Q : Que sont les jetons de restaking liquides (LRT) ?
Les LRT sont des jetons émis par des protocoles comme ether.fi (eETH), Puffer Finance (pufETH) et Renzo (ezETH) qui représentent de l'ETH simultanément mis en staking sur Ethereum et réinvesti sur EigenLayer. Les LRT génèrent un rendement de stacking (récompenses Ethereum + AVS) tout en restant liquides et utilisables dans la DeFi pour les prêts, les échanges et la fourniture de liquidités.
Q : Quel est le rendement supplémentaire que procure le réinvestissement ?
Les rendements du restaking sont très variables et dépendent des AVS que vous obtenez, des performances de l'opérateur et des conditions du marché. Début 2026, les récompenses spécifiques aux AVS variaient de moins de 1 % à plusieurs pour cent de l'APR, en plus du rendement de base du staking Ethereum. Au début, le restaking était fortement incité par des programmes de points et l'espoir de recevoir des airdrops ; des rendements durables à long terme dépendront des revenus générés par les AVS.
Q : Puis-je perdre mes ETH mis en jeu lors d'un nouveau staking ?
Oui. Les ETH recréés sont soumis à des pénalités de la part d'Ethereum (en cas de violation du consensus) et des AVS individuels (en cas de violations spécifiques au service, comme une validation incorrecte des données). Dans le pire des cas, plusieurs pénalités peuvent s'accumuler. De plus, des bugs dans les contrats intelligents d'EigenLayer, des contrats AVS ou des protocoles LRT peuvent entraîner une perte de fonds.
Q : Qu'est-ce qu'un service activement validé (AVS) ?
Un AVS est un service décentralisé qui exige une sécurité économique pour fonctionner honnêtement. Parmi les exemples, citons les couches de disponibilité des données (EigenDA), les réseaux d'oracles, les ponts inter-chaînes, les séquenceurs de rollup et les réseaux de gardiens. Les AVS utilisent de l'ETH restocké comme garantie : les opérateurs qui valident honnêtement reçoivent des récompenses, tandis que ceux qui adoptent un comportement malhonnête sont pénalisés.
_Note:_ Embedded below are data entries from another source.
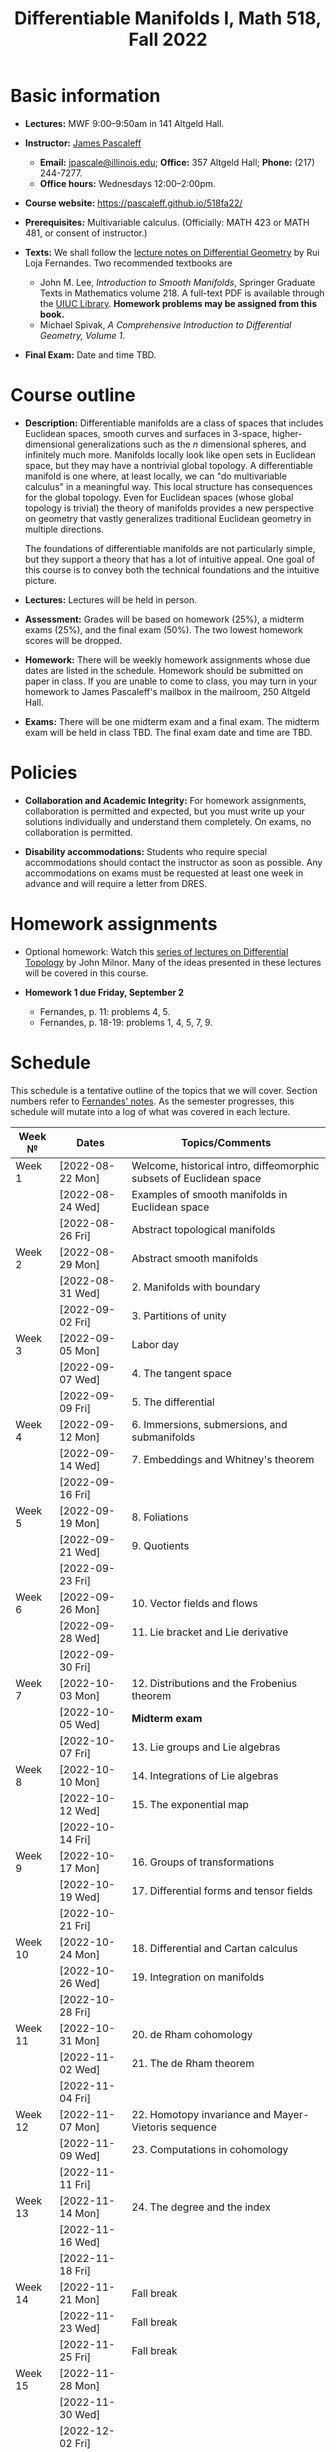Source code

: #+TITLE: Differentiable Manifolds I, Math 518, Fall 2022
  
* Basic information

  - *Lectures:* MWF 9:00--9:50am in 141 Altgeld Hall.

  - *Instructor:* [[http://pascaleff.com][James Pascaleff]]
    + *Email:* [[mailto:jpascale@illinois.edu][jpascale@illinois.edu]]; *Office:* 357 Altgeld Hall; *Phone:* (217) 244-7277.
    + *Office hours:* Wednesdays 12:00--2:00pm.

  - *Course website:* https://pascaleff.github.io/518fa22/

  - *Prerequisites:* Multivariable calculus. (Officially: MATH 423 or MATH 481, or consent of instructor.)

  - *Texts:* We shall follow the [[https://faculty.math.illinois.edu/~ruiloja/Meus-papers/HTML/notesDG.pdf][lecture notes on Differential Geometry]] by Rui Loja Fernandes. Two recommended textbooks are
    + John M. Lee, /Introduction to Smooth Manifolds/, Springer Graduate Texts in Mathematics volume 218.
      A full-text PDF is available through the [[https://www.library.illinois.edu/][UIUC Library]].
      *Homework problems may be assigned from this book.*
    + Michael Spivak, /A Comprehensive Introduction to Differential Geometry, Volume 1/.
    
  - *Final Exam:* Date and time TBD.

* Course outline

  - *Description:* Differentiable manifolds are a class of spaces that
    includes Euclidean spaces, smooth curves and surfaces in 3-space,
    higher-dimensional generalizations such as the $n$ dimensional
    spheres, and infinitely much more. Manifolds locally look like open
    sets in Euclidean space, but they may have a nontrivial global
    topology. A differentiable manifold is one where, at least locally,
    we can "do multivariable calculus" in a meaningful way. This local
    structure has consequences for the global topology. Even for
    Euclidean spaces (whose global topology is trivial) the theory of
    manifolds provides a new perspective on geometry that vastly
    generalizes traditional Euclidean geometry in multiple directions.

    The foundations of differentiable manifolds are not particularly
    simple, but they support a theory that has a lot of intuitive
    appeal. One goal of this course is to convey both the technical
    foundations and the intuitive picture.

  - *Lectures:* Lectures will be held in person.

  - *Assessment:* Grades will be based on homework (25%), a midterm
    exams (25%), and the final exam (50%). The two lowest homework
    scores will be dropped.

  - *Homework:* There will be weekly homework assignments whose due
    dates are listed in the schedule. Homework should be submitted on
    paper in class. If you are unable to come to class, you may turn
    in your homework to James Pascaleff's mailbox in the mailroom, 250
    Altgeld Hall.

  - *Exams:* There will be one midterm exam and a final exam. The
    midterm exam will be held in class TBD. The final exam date and
    time are TBD.

* Policies

  - *Collaboration and Academic Integrity:* For homework assignments,
    collaboration is permitted and expected, but you must write up
    your solutions individually and understand them completely. On
    exams, no collaboration is permitted.

  - *Disability accommodations:* Students who require special
    accommodations should contact the instructor as soon as
    possible. Any accommodations on exams must be requested at least
    one week in advance and will require a letter from DRES.

* Homework assignments

  - Optional homework: Watch this [[http://www.math.stonybrook.edu/Videos/IMS/Differential_Topology/][series of lectures on Differential
    Topology]] by John Milnor. Many of the ideas presented in these
    lectures will be covered in this course.

  - *Homework 1 due Friday, September 2*
    + Fernandes, p. 11: problems 4, 5.
    + Fernandes, p. 18-19: problems 1, 4, 5, 7, 9.

* Schedule
  This schedule is a tentative outline of the topics that we will cover. 
  Section numbers refer to [[https://faculty.math.illinois.edu/~ruiloja/Meus-papers/HTML/notesDG.pdf][Fernandes' notes]].
  As the semester progresses, this schedule will mutate into a log of what was covered in each lecture.

  | Week №  | Dates            | Topics/Comments                                                     |
  |---------+------------------+---------------------------------------------------------------------|
  | Week 1  | [2022-08-22 Mon] | Welcome, historical intro, diffeomorphic subsets of Euclidean space |
  |         | [2022-08-24 Wed] | Examples of smooth manifolds in Euclidean space                     |
  |         | [2022-08-26 Fri] | Abstract topological manifolds                                      |
  |---------+------------------+---------------------------------------------------------------------|
  | Week 2  | [2022-08-29 Mon] | Abstract smooth manifolds                                           |
  |         | [2022-08-31 Wed] | 2. Manifolds with boundary                                          |
  |         | [2022-09-02 Fri] | 3. Partitions of unity                                              |
  |---------+------------------+---------------------------------------------------------------------|
  | Week 3  | [2022-09-05 Mon] | Labor day                                                           |
  |         | [2022-09-07 Wed] | 4. The tangent space                                                |
  |         | [2022-09-09 Fri] | 5. The differential                                                 |
  |---------+------------------+---------------------------------------------------------------------|
  | Week 4  | [2022-09-12 Mon] | 6. Immersions, submersions, and submanifolds                        |
  |         | [2022-09-14 Wed] | 7. Embeddings and Whitney's theorem                                 |
  |         | [2022-09-16 Fri] |                                                                     |
  |---------+------------------+---------------------------------------------------------------------|
  | Week 5  | [2022-09-19 Mon] | 8. Foliations                                                       |
  |         | [2022-09-21 Wed] | 9. Quotients                                                        |
  |         | [2022-09-23 Fri] |                                                                     |
  |---------+------------------+---------------------------------------------------------------------|
  | Week 6  | [2022-09-26 Mon] | 10. Vector fields and flows                                         |
  |         | [2022-09-28 Wed] | 11. Lie bracket and Lie derivative                                  |
  |         | [2022-09-30 Fri] |                                                                     |
  |---------+------------------+---------------------------------------------------------------------|
  | Week 7  | [2022-10-03 Mon] | 12. Distributions and the Frobenius theorem                         |
  |         | [2022-10-05 Wed] | *Midterm exam*                                                      |
  |         | [2022-10-07 Fri] | 13. Lie groups and Lie algebras                                     |
  |---------+------------------+---------------------------------------------------------------------|
  | Week 8  | [2022-10-10 Mon] | 14. Integrations of Lie algebras                                    |
  |         | [2022-10-12 Wed] | 15. The exponential map                                             |
  |         | [2022-10-14 Fri] |                                                                     |
  |---------+------------------+---------------------------------------------------------------------|
  | Week 9  | [2022-10-17 Mon] | 16. Groups of transformations                                       |
  |         | [2022-10-19 Wed] | 17. Differential forms and tensor fields                            |
  |         | [2022-10-21 Fri] |                                                                     |
  |---------+------------------+---------------------------------------------------------------------|
  | Week 10 | [2022-10-24 Mon] | 18. Differential and Cartan calculus                                |
  |         | [2022-10-26 Wed] | 19. Integration on manifolds                                        |
  |         | [2022-10-28 Fri] |                                                                     |
  |---------+------------------+---------------------------------------------------------------------|
  | Week 11 | [2022-10-31 Mon] | 20. de Rham cohomology                                              |
  |         | [2022-11-02 Wed] | 21. The de Rham theorem                                             |
  |         | [2022-11-04 Fri] |                                                                     |
  |---------+------------------+---------------------------------------------------------------------|
  | Week 12 | [2022-11-07 Mon] | 22. Homotopy invariance and Mayer-Vietoris sequence                 |
  |         | [2022-11-09 Wed] | 23. Computations in cohomology                                      |
  |         | [2022-11-11 Fri] |                                                                     |
  |---------+------------------+---------------------------------------------------------------------|
  | Week 13 | [2022-11-14 Mon] | 24. The degree and the index                                        |
  |         | [2022-11-16 Wed] |                                                                     |
  |         | [2022-11-18 Fri] |                                                                     |
  |---------+------------------+---------------------------------------------------------------------|
  | Week 14 | [2022-11-21 Mon] | Fall break                                                          |
  |         | [2022-11-23 Wed] | Fall break                                                          |
  |         | [2022-11-25 Fri] | Fall break                                                          |
  |---------+------------------+---------------------------------------------------------------------|
  | Week 15 | [2022-11-28 Mon] |                                                                     |
  |         | [2022-11-30 Wed] |                                                                     |
  |         | [2022-12-02 Fri] |                                                                     |
  |---------+------------------+---------------------------------------------------------------------|
  | Week 16 | [2022-12-05 Mon] |                                                                     |
  |         | [2022-12-07 Wed] |                                                                     |
  |         | [2022-12-08 Thu] | Reading day                                                         |
  |         | [2022-12-09 Fri] | First day of finals                                                 |
  |---------+------------------+---------------------------------------------------------------------|
  | Week 17 | [2022-12-16 Fri] | Last day of finals                                                  |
Q : Comment fonctionne le resttaking de Bitcoin via Babylon ?
Babylon permet aux détenteurs de BTC de verrouiller leurs Bitcoins sur la blockchain Bitcoin grâce à des verrous temporels natifs (sans pontage ni encapsulation). Ces BTC verrouillés servent de sécurité économique pour les réseaux PoS : si le détenteur enfreint les règles PoS, ses BTC peuvent être débloqués par un mécanisme cryptographique. Cela étend la sécurité économique considérable du Bitcoin à d'autres réseaux tout en le maintenant sur sa blockchain native.
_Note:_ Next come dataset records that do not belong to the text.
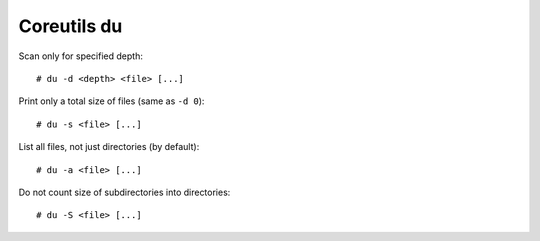 Coreutils du
============

Scan only for specified depth: ::

    # du -d <depth> <file> [...]

Print only a total size of files (same as ``-d 0``): ::

    # du -s <file> [...]

List all files, not just directories (by default): ::

    # du -a <file> [...]

Do not count size of subdirectories into directories: ::

    # du -S <file> [...]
La tokenisation n'est plus considérée comme une expérience. Sur les marchés de capitaux, les institutions ont dépassé le stade de la validation de principe.
Les trésoreries d'actifs numériques (DAT) et les stratégies de réserve de Bitcoin des entreprises ont connu une popularité fulgurante tout au long de 2024 et 2025, principalement grâce à…
Les plateformes de trading décentralisées commencent à estomper la frontière entre les échanges de cryptomonnaies, les marchés de prédiction et les marchés financiers traditionnels, et à créer une hyperliquidité.